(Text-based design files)

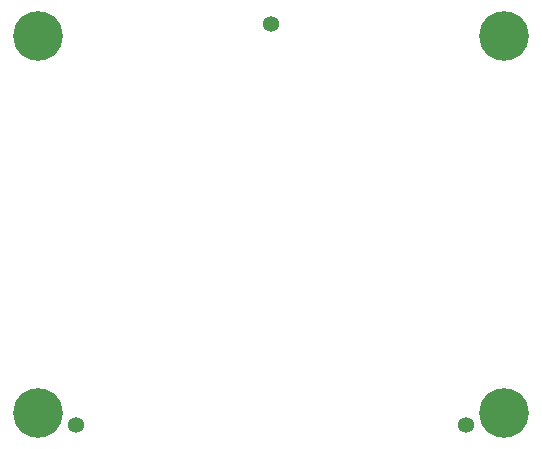
<source format=gbr>
%TF.GenerationSoftware,KiCad,Pcbnew,7.0.6*%
%TF.CreationDate,2023-07-26T14:18:57+01:00*%
%TF.ProjectId,Crenshaw,4372656e-7368-4617-972e-6b696361645f,rev?*%
%TF.SameCoordinates,Original*%
%TF.FileFunction,Soldermask,Top*%
%TF.FilePolarity,Negative*%
%FSLAX46Y46*%
G04 Gerber Fmt 4.6, Leading zero omitted, Abs format (unit mm)*
G04 Created by KiCad (PCBNEW 7.0.6) date 2023-07-26 14:18:57*
%MOMM*%
%LPD*%
G01*
G04 APERTURE LIST*
%ADD10C,1.356000*%
%ADD11C,4.204000*%
G04 APERTURE END LIST*
D10*
%TO.C,H4*%
X31250000Y-57537500D03*
%TD*%
%TO.C,H3*%
X64250000Y-57537500D03*
%TD*%
%TO.C,H2*%
X47750000Y-23537500D03*
%TD*%
D11*
%TO.C,H1*%
X28000000Y-24537500D03*
X28000000Y-56537500D03*
X67500000Y-24537500D03*
X67500000Y-56537500D03*
%TD*%
M02*

</source>
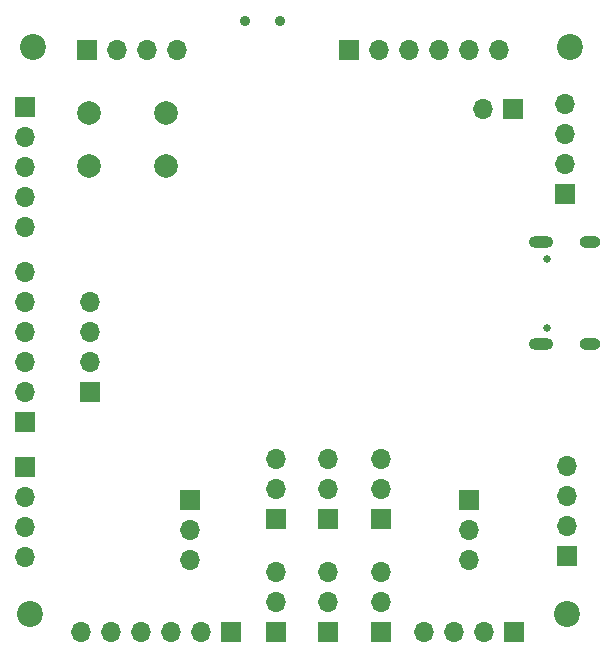
<source format=gbr>
%TF.GenerationSoftware,KiCad,Pcbnew,8.0.9*%
%TF.CreationDate,2025-09-02T19:01:46-04:00*%
%TF.ProjectId,Flight Controlelr,466c6967-6874-4204-936f-6e74726f6c65,rev?*%
%TF.SameCoordinates,Original*%
%TF.FileFunction,Soldermask,Bot*%
%TF.FilePolarity,Negative*%
%FSLAX46Y46*%
G04 Gerber Fmt 4.6, Leading zero omitted, Abs format (unit mm)*
G04 Created by KiCad (PCBNEW 8.0.9) date 2025-09-02 19:01:46*
%MOMM*%
%LPD*%
G01*
G04 APERTURE LIST*
%ADD10C,2.000000*%
%ADD11R,1.700000X1.700000*%
%ADD12O,1.700000X1.700000*%
%ADD13C,2.200000*%
%ADD14C,0.900000*%
%ADD15O,1.800000X1.000000*%
%ADD16O,2.100000X1.000000*%
%ADD17C,0.650000*%
G04 APERTURE END LIST*
D10*
%TO.C,SW1*%
X131357100Y-97926100D03*
X124857100Y-97926100D03*
X131357100Y-93426100D03*
X124857100Y-93426100D03*
%TD*%
D11*
%TO.C,J1*%
X146914100Y-88116100D03*
D12*
X149454100Y-88116100D03*
X151994099Y-88116100D03*
X154534100Y-88116100D03*
X157074100Y-88116100D03*
X159614100Y-88116100D03*
%TD*%
D13*
%TO.C,H1*%
X120117100Y-87862100D03*
%TD*%
D12*
%TO.C,J7*%
X165354100Y-123305100D03*
X165354100Y-125845101D03*
X165354100Y-128385100D03*
D11*
X165354100Y-130925100D03*
%TD*%
D14*
%TO.C,SW2*%
X141072100Y-85640100D03*
X138072100Y-85640100D03*
%TD*%
D12*
%TO.C,J13*%
X140691100Y-132272101D03*
X140691100Y-134812100D03*
D11*
X140691100Y-137352100D03*
%TD*%
D13*
%TO.C,H4*%
X165329100Y-135868100D03*
%TD*%
D12*
%TO.C,J21*%
X157074100Y-131311100D03*
X157074100Y-128771100D03*
D11*
X157074100Y-126231100D03*
%TD*%
D12*
%TO.C,J22*%
X133452100Y-131311100D03*
X133452100Y-128771100D03*
D11*
X133452100Y-126231100D03*
%TD*%
D13*
%TO.C,H2*%
X165583100Y-87862100D03*
%TD*%
D12*
%TO.C,J9*%
X145136100Y-122772101D03*
X145136100Y-125312100D03*
D11*
X145136100Y-127852100D03*
%TD*%
%TO.C,J4*%
X124689100Y-88116100D03*
D12*
X127229100Y-88116100D03*
X129769099Y-88116100D03*
X132309100Y-88116100D03*
%TD*%
%TO.C,J8*%
X140691100Y-122772101D03*
X140691100Y-125312100D03*
D11*
X140691100Y-127852100D03*
%TD*%
D12*
%TO.C,J6*%
X119482100Y-131052100D03*
X119482100Y-128512100D03*
X119482100Y-125972100D03*
D11*
X119482100Y-123432100D03*
%TD*%
D12*
%TO.C,J2*%
X119432100Y-106862100D03*
X119432100Y-109402100D03*
X119432100Y-111942100D03*
X119432100Y-114482101D03*
X119432100Y-117022100D03*
D11*
X119432100Y-119562100D03*
%TD*%
D12*
%TO.C,J17*%
X124181100Y-137402100D03*
X126721100Y-137402100D03*
X129261100Y-137402100D03*
X131801101Y-137402100D03*
X134341100Y-137402100D03*
D11*
X136881100Y-137402100D03*
%TD*%
D13*
%TO.C,H3*%
X119863100Y-135868100D03*
%TD*%
D15*
%TO.C,J23*%
X167329100Y-104391500D03*
D16*
X163149100Y-104391500D03*
D15*
X167329100Y-113031500D03*
D16*
X163149100Y-113031500D03*
D17*
X163649100Y-105821500D03*
X163649100Y-111601500D03*
%TD*%
D12*
%TO.C,J5*%
X124918100Y-109417100D03*
X124918100Y-111957101D03*
X124918100Y-114497100D03*
D11*
X124918100Y-117037100D03*
%TD*%
D12*
%TO.C,J11*%
X158197100Y-93094100D03*
D11*
X160737100Y-93094100D03*
%TD*%
D12*
%TO.C,J3*%
X165202100Y-92688100D03*
X165202100Y-95228101D03*
X165202100Y-97768100D03*
D11*
X165202100Y-100308100D03*
%TD*%
D12*
%TO.C,J10*%
X119482100Y-103102100D03*
X119482100Y-100562100D03*
X119482100Y-98022100D03*
X119482100Y-95482100D03*
D11*
X119482100Y-92942100D03*
%TD*%
D12*
%TO.C,J14*%
X149581100Y-132272101D03*
X149581100Y-134812100D03*
D11*
X149581100Y-137352100D03*
%TD*%
D12*
%TO.C,J15*%
X149581100Y-122757101D03*
X149581100Y-125297100D03*
D11*
X149581100Y-127837100D03*
%TD*%
D12*
%TO.C,J18*%
X153264100Y-137402100D03*
X155804101Y-137402100D03*
X158344100Y-137402100D03*
D11*
X160884100Y-137402100D03*
%TD*%
D12*
%TO.C,J12*%
X145136100Y-132272101D03*
X145136100Y-134812100D03*
D11*
X145136100Y-137352100D03*
%TD*%
M02*

</source>
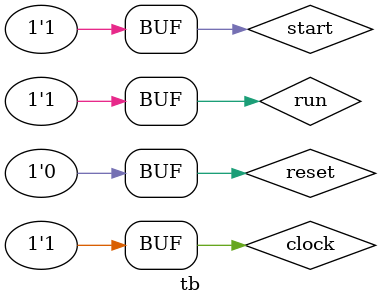
<source format=sv>
module tb;
    reg clock,reset,start,run;
    wire fail,done;
    reg [1:0] move;

    RatMaze rm(clock,reset,start,run,fail,done,move);
    initial begin
        run = 1;
        reset = 0;
        start = 1;
        #7930 reset = 1;
        #5 reset = 0;
    end
 
    always begin
        #10 clock = 0;
	    #10 clock = 1;
        

    end

endmodule
</source>
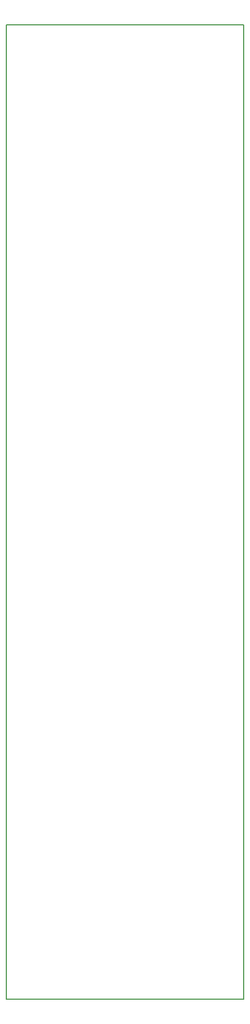
<source format=gbr>
G04 #@! TF.FileFunction,Profile,NP*
%FSLAX46Y46*%
G04 Gerber Fmt 4.6, Leading zero omitted, Abs format (unit mm)*
G04 Created by KiCad (PCBNEW 4.0.1-stable) date 07-10-2017 22:38:10*
%MOMM*%
G01*
G04 APERTURE LIST*
%ADD10C,0.100000*%
%ADD11C,0.150000*%
G04 APERTURE END LIST*
D10*
D11*
X231775000Y-272415000D02*
X231775000Y-116205000D01*
X269875000Y-272415000D02*
X231775000Y-272415000D01*
X269875000Y-116205000D02*
X269875000Y-272415000D01*
X231775000Y-116205000D02*
X269875000Y-116205000D01*
M02*

</source>
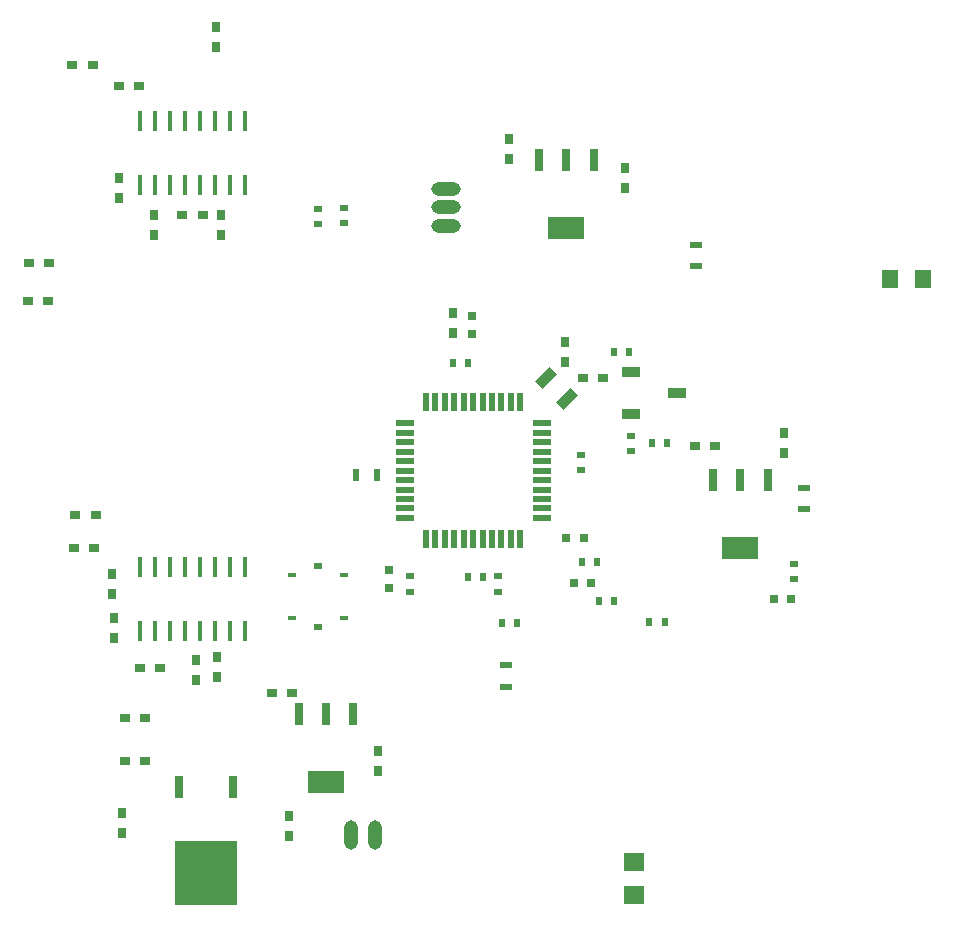
<source format=gtp>
G04 DipTrace 3.3.1.3*
G04 HypermaqBottomsidev0.3.gtp*
%MOMM*%
G04 #@! TF.FileFunction,Paste,Top*
G04 #@! TF.Part,Single*
%AMOUTLINE2*
4,1,4,
0.24992,-0.34992,
-0.24992,-0.34992,
-0.24992,0.34992,
0.24992,0.34992,
0.24992,-0.34992,
0*%
%AMOUTLINE5*
4,1,4,
-0.34992,-0.24992,
-0.34992,0.24992,
0.34992,0.24992,
0.34992,-0.24992,
-0.34992,-0.24992,
0*%
%AMOUTLINE8*
4,1,4,
0.79992,-0.39992,
-0.79992,-0.39992,
-0.79992,0.39992,
0.79992,0.39992,
0.79992,-0.39992,
0*%
%AMOUTLINE11*
4,1,4,
-0.91914,-0.28283,
0.28283,0.91914,
0.91914,0.28283,
-0.28283,-0.91914,
-0.91914,-0.28283,
0*%
%ADD46R,1.8X1.6*%
%ADD48R,0.8X0.8*%
%ADD76R,1.5X0.5*%
%ADD77R,0.5X1.5*%
%ADD82O,1.2X2.5*%
%ADD89O,2.5X1.2*%
%ADD110R,3.04985X1.94985*%
%ADD112R,0.74985X1.94985*%
%ADD120R,5.34985X5.44985*%
%ADD122R,0.79985X1.89985*%
%ADD128R,0.39985X1.79985*%
%ADD134R,0.79985X0.59985*%
%ADD136R,0.79985X0.39985*%
%ADD166R,1.39985X1.59985*%
%ADD168R,0.59985X0.99985*%
%ADD170R,0.69985X0.49985*%
%ADD172R,0.49985X0.69985*%
%ADD174R,0.99985X0.59985*%
%ADD176R,0.89985X0.79985*%
%ADD178R,0.79985X0.89985*%
%ADD185OUTLINE2*%
%ADD188OUTLINE5*%
%ADD191OUTLINE8*%
%ADD194OUTLINE11*%
%FSLAX35Y35*%
G04*
G71*
G90*
G75*
G01*
G04 TopPaste*
%LPD*%
D178*
X3036567Y3306330D3*
Y3136330D3*
X3074567Y7049210D3*
Y6879210D3*
X2206690Y7365957D3*
Y7195957D3*
D176*
X2745667Y7054313D3*
X2915667D3*
X2206667Y8143943D3*
X2376667D3*
D178*
X2505690Y7049210D3*
Y6879210D3*
D176*
X2555830Y3211430D3*
X2385830D3*
D178*
X2861807Y3115920D3*
Y3285920D3*
X2153057Y3840543D3*
Y4010543D3*
D174*
X5481000Y3237620D3*
Y3057620D3*
D178*
X2163440Y3639703D3*
Y3469703D3*
X5983690Y5978957D3*
Y5808957D3*
D176*
X6306707Y5671683D3*
X6136707D3*
D172*
X5036750Y5798750D3*
X5166750D3*
D170*
X6116250Y5020877D3*
Y4890877D3*
D172*
X5159373Y3984627D3*
X5289373D3*
D168*
X4396753Y4846250D3*
X4216753D3*
D166*
X8737000Y6508750D3*
X9017000D3*
D174*
X8006250Y4741377D3*
Y4561377D3*
D178*
X4403000Y2513877D3*
Y2343877D3*
X7842183Y5032420D3*
Y5202420D3*
D176*
X7254830Y5095807D3*
X7084830D3*
X3671457Y3004680D3*
X3501457D3*
D178*
X6492940Y7445330D3*
Y7275330D3*
X5508557Y7524793D3*
Y7694793D3*
X2237053Y1991180D3*
Y1821180D3*
X3651250Y1793877D3*
Y1963877D3*
D174*
X7096123Y6794500D3*
Y6614500D3*
D46*
X6572250Y1571627D3*
Y1291627D3*
D48*
X4497000Y3893753D3*
Y4043753D3*
D176*
X1984373Y8318500D3*
X1814373D3*
D178*
X3026500Y8471627D3*
Y8641627D3*
D176*
X1993753Y4227120D3*
X1823753D3*
X2009623Y4512873D3*
X1839623D3*
X2429753Y2429997D3*
X2259753D3*
X2429753Y2790000D3*
X2259753D3*
X1608377Y6318250D3*
X1438377D3*
X1612753Y6640123D3*
X1442753D3*
D48*
X5195500Y6195623D3*
Y6045623D3*
X7901373Y3798500D3*
X7751373D3*
X6143623Y4318003D3*
X5993623D3*
D172*
X5449500Y3592123D3*
X5579500D3*
D170*
X5419750Y3992250D3*
Y3862250D3*
D172*
X6699750Y3602250D3*
X6829750D3*
X6259123Y4116000D3*
X6129123D3*
X6402000Y3782623D3*
X6272000D3*
D170*
X3893753Y6973500D3*
Y7103500D3*
X4109750Y6982250D3*
Y7112250D3*
D178*
X5036750Y6048623D3*
Y6218623D3*
D170*
X4671623Y3992000D3*
Y3862000D3*
X7921627Y4095750D3*
Y3965750D3*
D185*
X6397623Y5889627D3*
X6527623D3*
D188*
X6546377Y5051123D3*
Y5181123D3*
D172*
X6848000Y5117623D3*
X6718000D3*
D136*
X4116000Y4004877D3*
X3676000D3*
Y3634877D3*
X4116000D3*
D134*
X3896000Y4079877D3*
Y3559877D3*
D191*
X6544873Y5719377D3*
X6934873Y5544377D3*
X6544873Y5369377D3*
D48*
X6207123Y3937000D3*
X6057123D3*
D128*
X2385627Y7306877D3*
X2512627D3*
X2639627D3*
X2766627D3*
X2893627D3*
X3020627D3*
X3147627D3*
X3274627D3*
Y7846877D3*
X3147627D3*
X3020627D3*
X2893627D3*
X2766627D3*
X2639627D3*
X2512627D3*
X2385627D3*
Y3528627D3*
X2512627D3*
X2639627D3*
X2766627D3*
X2893627D3*
X3020627D3*
X3147627D3*
X3274627D3*
Y4068627D3*
X3147627D3*
X3020627D3*
X2893627D3*
X2766627D3*
X2639627D3*
X2512627D3*
X2385627D3*
D76*
X4626753Y5286250D3*
Y5206250D3*
Y5126250D3*
Y5046250D3*
Y4966250D3*
Y4886250D3*
Y4806250D3*
Y4726250D3*
Y4646250D3*
Y4566250D3*
Y4486250D3*
D77*
X4806753Y4306250D3*
X4886753D3*
X4966753D3*
X5046753D3*
X5126753D3*
X5206753D3*
X5286753D3*
X5366753D3*
X5446753D3*
X5526753D3*
X5606753D3*
D76*
X5786753Y4486250D3*
Y4566250D3*
Y4646250D3*
Y4726250D3*
Y4806250D3*
Y4886250D3*
Y4966250D3*
Y5046250D3*
Y5126250D3*
Y5206250D3*
Y5286250D3*
D77*
X5606753Y5466250D3*
X5526753D3*
X5446753D3*
X5366753D3*
X5286753D3*
X5206753D3*
X5126753D3*
X5046753D3*
X4966753D3*
X4886753D3*
X4806753D3*
D122*
X3175000Y2206627D3*
X2715000D3*
D120*
X2945000Y1481627D3*
D82*
X4175270Y1801340D3*
X4375270D3*
D112*
X7699373Y4810127D3*
X7469373D3*
X7239373D3*
D110*
X7469373Y4230127D3*
D112*
X4191000Y2825750D3*
X3961000D3*
X3731000D3*
D110*
X3961000Y2245750D3*
D89*
X4973253Y7116380D3*
Y6959080D3*
Y7273680D3*
D112*
X6227250Y7517000D3*
X5997250D3*
X5767250D3*
D110*
X5997250Y6937000D3*
D194*
X5826123Y5669527D3*
X6002900Y5492750D3*
M02*

</source>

> **TASK BRIEF**:
In the entries above, find the line holding "X157074100Y-88116100D03*" and the line holding "X140691100Y-134812100D03*", then retype exactly those two lines and every line between them, and nothing else.

> **REPLY TO THE TASK**:
X157074100Y-88116100D03*
X159614100Y-88116100D03*
%TD*%
D13*
%TO.C,H1*%
X120117100Y-87862100D03*
%TD*%
D12*
%TO.C,J7*%
X165354100Y-123305100D03*
X165354100Y-125845101D03*
X165354100Y-128385100D03*
D11*
X165354100Y-130925100D03*
%TD*%
D14*
%TO.C,SW2*%
X141072100Y-85640100D03*
X138072100Y-85640100D03*
%TD*%
D12*
%TO.C,J13*%
X140691100Y-132272101D03*
X140691100Y-134812100D03*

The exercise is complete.